M. Bani Irsheid a qualifié sur Facebook le gouvernement émirati de « premier parrain du terrorisme ».

« Les Emirats joue le rôle de policier américain dans la région et (…) servent le projet sioniste (…) Ils agissent contre les mouvements de libération nationale, soutiennent les coups d’Etat et financent les groupes d’espionnage », a-t-il ajouté en appelant à « chasser » ce pays du Conseil de coopération du Golfe, de la Ligue arabe et de l’Organisation de la coopération islamique.

Les Emirats et la Jordanie participent à la coalition antijihadistes dirigée par les Etats-Unis, en menant des frappes contre le groupe Etat islamique (EI) en Syrie, ravagée par la guerre civile.

Le 15 novembre, les Emirats ont publié une liste d' »organisations terroristes » recensant 83 groupes islamistes internationaux, dont Al-Qaïda, l’EI et les Frères musulmans. L’Arabie saoudite a publié en mars une liste similaire où figuraient aussi ces organisations.

La confrérie des Frères Musulmans, fondée en Egypte en 1928, est le mouvement le plus ancien et le plus représentatif de l’islamisme sunnite.
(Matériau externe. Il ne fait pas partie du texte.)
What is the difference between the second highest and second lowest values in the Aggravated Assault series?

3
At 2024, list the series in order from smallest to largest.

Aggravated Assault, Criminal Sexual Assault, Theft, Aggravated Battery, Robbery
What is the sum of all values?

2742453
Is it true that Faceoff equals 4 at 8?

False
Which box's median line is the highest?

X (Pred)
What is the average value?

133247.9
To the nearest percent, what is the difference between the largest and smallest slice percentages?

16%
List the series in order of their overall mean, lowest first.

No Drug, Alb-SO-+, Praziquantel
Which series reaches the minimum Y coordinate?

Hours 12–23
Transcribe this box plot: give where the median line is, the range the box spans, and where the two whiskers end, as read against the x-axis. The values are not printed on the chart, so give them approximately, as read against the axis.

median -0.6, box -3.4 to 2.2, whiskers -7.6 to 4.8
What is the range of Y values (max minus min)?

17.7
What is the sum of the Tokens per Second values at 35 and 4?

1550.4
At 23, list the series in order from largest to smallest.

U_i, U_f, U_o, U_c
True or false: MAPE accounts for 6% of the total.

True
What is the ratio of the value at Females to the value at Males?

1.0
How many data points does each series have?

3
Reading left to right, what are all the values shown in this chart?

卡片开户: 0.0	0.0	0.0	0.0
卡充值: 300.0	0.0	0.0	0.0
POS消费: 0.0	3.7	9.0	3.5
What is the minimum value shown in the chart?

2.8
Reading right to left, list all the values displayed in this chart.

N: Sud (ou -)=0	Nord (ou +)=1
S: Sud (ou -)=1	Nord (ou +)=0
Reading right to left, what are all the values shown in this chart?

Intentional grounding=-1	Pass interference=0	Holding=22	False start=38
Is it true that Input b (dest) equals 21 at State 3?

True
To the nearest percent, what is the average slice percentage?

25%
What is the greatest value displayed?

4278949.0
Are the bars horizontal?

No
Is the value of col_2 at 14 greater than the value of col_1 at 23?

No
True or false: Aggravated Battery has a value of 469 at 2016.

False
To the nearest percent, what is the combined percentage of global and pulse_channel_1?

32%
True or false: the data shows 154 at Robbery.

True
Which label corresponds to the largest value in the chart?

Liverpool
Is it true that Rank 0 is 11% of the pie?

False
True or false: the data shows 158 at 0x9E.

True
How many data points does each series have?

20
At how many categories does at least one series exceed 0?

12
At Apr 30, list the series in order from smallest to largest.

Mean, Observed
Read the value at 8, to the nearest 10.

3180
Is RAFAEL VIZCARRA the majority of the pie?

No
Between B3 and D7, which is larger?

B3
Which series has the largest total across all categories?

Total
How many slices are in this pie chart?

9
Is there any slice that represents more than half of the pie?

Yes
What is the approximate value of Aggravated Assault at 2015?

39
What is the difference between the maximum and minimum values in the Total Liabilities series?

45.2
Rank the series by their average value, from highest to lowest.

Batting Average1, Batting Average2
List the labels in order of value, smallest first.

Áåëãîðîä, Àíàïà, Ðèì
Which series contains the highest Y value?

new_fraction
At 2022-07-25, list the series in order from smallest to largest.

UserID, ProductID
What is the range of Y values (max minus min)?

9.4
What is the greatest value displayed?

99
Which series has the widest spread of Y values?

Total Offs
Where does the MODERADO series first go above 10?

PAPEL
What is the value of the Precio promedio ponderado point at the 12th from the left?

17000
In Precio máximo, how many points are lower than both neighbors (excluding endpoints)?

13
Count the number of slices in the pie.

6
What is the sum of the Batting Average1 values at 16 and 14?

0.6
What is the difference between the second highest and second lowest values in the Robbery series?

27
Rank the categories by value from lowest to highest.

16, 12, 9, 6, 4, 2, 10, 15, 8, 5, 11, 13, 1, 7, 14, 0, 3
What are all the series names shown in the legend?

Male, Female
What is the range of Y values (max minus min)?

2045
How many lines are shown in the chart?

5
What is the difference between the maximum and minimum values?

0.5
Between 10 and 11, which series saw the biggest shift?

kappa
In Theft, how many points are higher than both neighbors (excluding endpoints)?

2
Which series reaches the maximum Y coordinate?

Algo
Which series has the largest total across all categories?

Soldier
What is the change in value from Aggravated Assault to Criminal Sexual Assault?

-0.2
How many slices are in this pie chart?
Elle a de nombreuses branches en Europe et dans les pays arabes.

Les Frères musulmans ont été interdits en Egypte après la destitution en juillet 2013 par l’armée du président Mohamed Morsi, issu de ce mouvement, ainsi qu’en Arabie saoudite.

Ils sont l’incarnation de l’islam politique et sont considérés comme une menace par plusieurs régimes dans la région.